The turkeys tend to inspire two opposed reactions: “Somebody ought to do something about them before somebody gets hurt” and “Just go around them, and don’t show fear.” Those who hold the latter view sometimes convert to the former after being trapped in their car for twenty minutes by gobbling hardcases who are pretty clearly saying, “If you got a problem with me walking around your driveway whenever I feel like it, then come on and step to me and we’ll settle it like turkeys.”
For an American Studies professor, the turkeys are an additional service provided by the city: not just schools, police, fire, and trash pickup, but also free-roaming culturally resonant creatures. If “animals are good to think with,” as one translation of the anthropologist Claude Levi-Strauss’s line famously puts it, what kinds of meaning are turkeys asked to carry?
Most obviously, they’re avatars of urban nature. Along with poodle-eating coyotes, power-line-chewing squirrels, and humans who contribute to climate change, wild turkeys who knock down toddlers and insolently take their time to cross against traffic help us see that the city and nature are not opposed terms but complementary ones. Pristine wilderness and the entirely artificial metropolis are both unsustainable ideas, and wild turkeys are exemplary citizens of the messy hybrid of the two in which we all live.
Brookline’s turkeys are also bearers of opposing ideas about delinquency. Some locals see misbehaving turkeys as caught up in structural conditions beyond their control that turn reasonable turkey behavior into crime. Because it makes perfect turkey sense for a turkey to attack its own image in your hubcap, you don’t fix the problem by responding with draconian mandatory-minimum punishment. Instead, you adjust the structural conditions as best you can (nonreflecting hubcaps, for instance) and try to help the turkey find more socially acceptable ways to act.
Then there’s the opposite view. A couple of years ago, when the Tappan Street turkey crew started getting involved in more violent incidents, word went out around the neighborhood that three bad males were turning the whole flock toward antisocial behavior. This sounded a lot like the “superpredator” theory of delinquency promulgated by John J. DiIulio Jr., especially when we learned that in fact just one stone-cold male perp was causing most of the trouble.
Brookline’s police department, which has been typically patient and careful with the turkeys, responded decisively. When the problem male resisted an attempt to lock up and deport him, the bean-bag projectile used to stun him ended up injuring him so badly that he had to be put down. I don’t know if I believe dark rumors to the effect that it was a set-him-up-and-gun-him-down operation like those conducted by the Detroit police department’s controversial STRESS teams in the early 1970s, but it did appear to achieve the desired result. The Tappan Street turkeys recidivize less often these days.

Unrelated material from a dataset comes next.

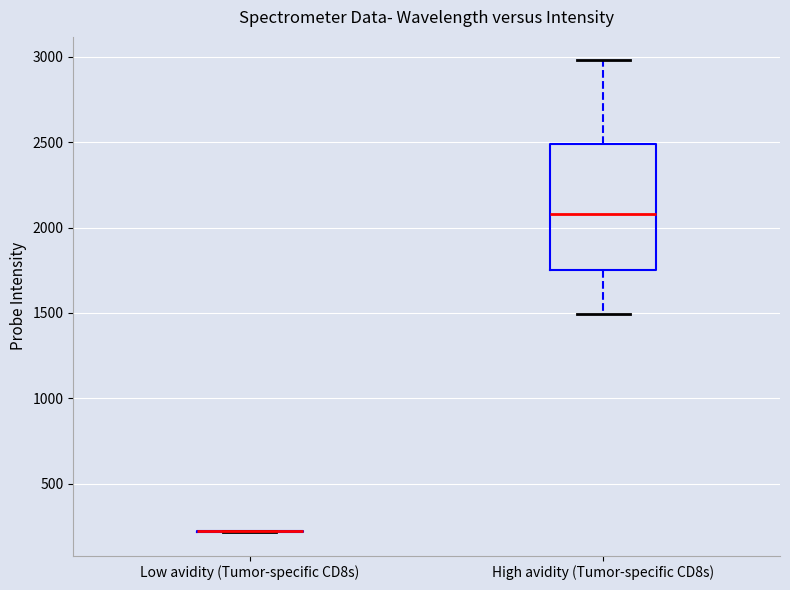

Which box is the tallest, from its lower edge to its upper edge?

High avidity (Tumor-specific CD8s)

Life is still rough out there, though. The other day I happened upon a female turkey prostrate in the street after being hit by a car. Other turkeys were standing around, clucking, looking distraught and curious, much like the humans who had also converged on the scene. Three turkeys, also females, stood directly over the victim. One kept trying to raise her fallen comrade’s head with her beak, but every time she got it up in the air and let go, it flopped back to the pavement with a grim smack.
As I went on my way home, I mentally jotted a note to myself: Remind the kids to look both ways at this intersection. Then another: Life is short, and I’m almost 50. And so, thinking with wild turkeys, I made my way through the city.